O que é MPB?

Acredito até que algum musicista pudesse me responder essa pergunta de forma convincente, mas isso é obviamente uma questão de crença. Minha ex-professora e orientadora Eleonora, que desenvolve uma pesquisa interessante de história a partir da música, talvez pudesse igualmente dar alguma opinião sensata. Mas eu, como historiador e músico, acabo tendo que tirar minhas conclusões levando em conta mais a prática do que a teoria...

"MPB" é um "termo guarda-chuva" tão abrangente quanto "neopaganismo". Isso não significa, certamente, que qualquer coisa seja MPB, embora muita gente enquadre em ambos os termos acima qualquer coisa que não entendeu muito bem. Não querendo ser excessivamente cruel, o cara que chega pra mim e diz que "toca MPB" sabe tanto o que está tocando quanto o cara que diz que é neopagão sabe qual é a sua religião. Ou seja: não sabe.

Na verdade, alguns estilos de música no Brasil conseguiram criar uma (fraca) identidade a partir de um rótulo qualquer. Samba é samba, embora "pagode" também seja samba e bossa-nova não deixe de ser. Forró é forró, mesmo com a bandalheira introduzida pelas modernas bandas. A Bahia, certamente cansada depois de muitas músicas e músicos bons, decidiu que música baiana era axé. Música sertaneja era uma coisa e virou outra mas, se pensarmos em termos de quem compõe, toca e consome, preservou uma certa identidade. No início da década de 1980, inventaram até um tal de "rock brasileiro", que não era bem rock nem bem brasileiro, mas que se firmou como estilo.
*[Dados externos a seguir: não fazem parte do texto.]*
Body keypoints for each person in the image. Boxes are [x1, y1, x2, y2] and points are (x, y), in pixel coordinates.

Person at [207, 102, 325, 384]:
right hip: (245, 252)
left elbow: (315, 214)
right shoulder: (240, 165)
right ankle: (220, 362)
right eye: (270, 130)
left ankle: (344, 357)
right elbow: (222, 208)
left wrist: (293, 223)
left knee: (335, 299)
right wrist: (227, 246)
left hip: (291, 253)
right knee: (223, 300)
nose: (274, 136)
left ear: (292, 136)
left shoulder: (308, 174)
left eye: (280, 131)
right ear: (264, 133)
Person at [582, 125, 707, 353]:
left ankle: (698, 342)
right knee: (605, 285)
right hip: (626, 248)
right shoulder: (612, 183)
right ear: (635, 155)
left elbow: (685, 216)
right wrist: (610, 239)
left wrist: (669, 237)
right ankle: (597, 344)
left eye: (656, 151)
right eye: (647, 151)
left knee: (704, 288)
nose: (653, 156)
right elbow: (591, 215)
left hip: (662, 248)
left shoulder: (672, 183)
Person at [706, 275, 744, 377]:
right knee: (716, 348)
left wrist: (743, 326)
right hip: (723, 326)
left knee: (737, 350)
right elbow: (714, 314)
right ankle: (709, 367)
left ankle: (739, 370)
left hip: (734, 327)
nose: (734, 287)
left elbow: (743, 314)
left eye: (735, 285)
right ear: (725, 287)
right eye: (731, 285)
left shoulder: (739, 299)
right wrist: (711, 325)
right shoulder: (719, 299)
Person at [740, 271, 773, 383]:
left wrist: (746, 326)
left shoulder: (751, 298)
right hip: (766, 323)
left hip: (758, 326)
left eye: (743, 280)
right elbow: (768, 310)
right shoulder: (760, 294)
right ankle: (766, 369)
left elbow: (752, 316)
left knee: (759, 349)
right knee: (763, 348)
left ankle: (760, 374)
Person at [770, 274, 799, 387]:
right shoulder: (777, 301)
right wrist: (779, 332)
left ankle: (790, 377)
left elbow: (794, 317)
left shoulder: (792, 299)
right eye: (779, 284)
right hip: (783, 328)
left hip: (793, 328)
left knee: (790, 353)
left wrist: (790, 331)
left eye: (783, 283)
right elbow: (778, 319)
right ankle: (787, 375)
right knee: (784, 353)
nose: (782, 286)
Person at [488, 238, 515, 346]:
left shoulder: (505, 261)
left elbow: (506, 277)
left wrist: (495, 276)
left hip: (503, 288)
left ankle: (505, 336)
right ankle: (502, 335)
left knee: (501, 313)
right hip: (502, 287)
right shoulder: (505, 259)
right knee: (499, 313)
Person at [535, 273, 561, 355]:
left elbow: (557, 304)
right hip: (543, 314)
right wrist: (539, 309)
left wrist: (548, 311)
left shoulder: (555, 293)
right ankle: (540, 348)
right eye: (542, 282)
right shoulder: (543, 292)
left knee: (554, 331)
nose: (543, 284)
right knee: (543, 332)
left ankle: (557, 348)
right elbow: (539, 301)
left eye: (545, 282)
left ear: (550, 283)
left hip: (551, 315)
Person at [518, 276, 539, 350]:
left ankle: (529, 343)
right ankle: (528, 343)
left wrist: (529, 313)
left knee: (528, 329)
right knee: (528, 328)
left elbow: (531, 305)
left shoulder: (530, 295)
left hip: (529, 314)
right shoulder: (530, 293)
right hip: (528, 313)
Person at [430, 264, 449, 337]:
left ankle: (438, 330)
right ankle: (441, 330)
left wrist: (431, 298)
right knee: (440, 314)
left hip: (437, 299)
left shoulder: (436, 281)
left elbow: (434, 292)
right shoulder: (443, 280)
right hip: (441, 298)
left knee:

Será que poderíamos definir a MPB por exclusão, então? Não é samba, não é pagode, não é bossa-nova. Não é lambada nem axé. Não é forró. Não é música sertaneja nem rock. Logo, é MPB...

Não... Não funciona. Chico Buarque é sambista, em essência, mas é MPB. Alceu Valença é forró, mas é MPB. Almir Sater é sertanejo, mas é MPB. 14 Bis é rock progressivo (??!!!), mas é MPB.

Portanto, sou obrigado a desistir de classificações por ritmo, letra, orquestração, forma de cantar, etc., e partir pra minha experiência de botequeiro e, acima de tudo, ouvinte atento.

Primeira consideração: outro dia estava tocando com um amigo em um bar em Pirenópolis-GO e, em dado momento, ouvimos de uma das pessoas presentes o seguinte: "eu sou novo mas adoro essas músicas antigas". Isso porque o repertório desse meu amigo (eu estava só tocando) era basicamente Lenine, Zeca Baleiro, Ana Carolina... Ou seja: coisas bem "novas".

Segunda: tem uma certa rádio FM que eu gosto bastante de ouvir e que se diz "Nova". Uma rádio que se considera a porta-voz da nova música popular brasileira. Estranhamente, 80% do repertório dessa rádio é formado por músicas com uns bons 30 anos de idade.

Terceira: quem é assinante de uma certa rede de TV tem um monte de canais de música. Um deles é o canal de MPB. Fiquei ouvindo esse canal por um tempo considerável ontem à noite e nenhuma das músicas que tocou tinha menos de 20 anos de idade.

Minha conclusão inevitável: MPB significa "música velha". Não interessa se foi gravada e lançada ontem. Se a música não se encaixa em nenhum dos modismos que pretendem ser globais mas que não passam de brazucas, já nasceu velha, tem um público em sua maioria quarentão ou cinquentão e é, portanto, enquadrada no rótulo MPB.

Aliás, talvez já esteja mais do que na hora de trocar a sigla para MVB.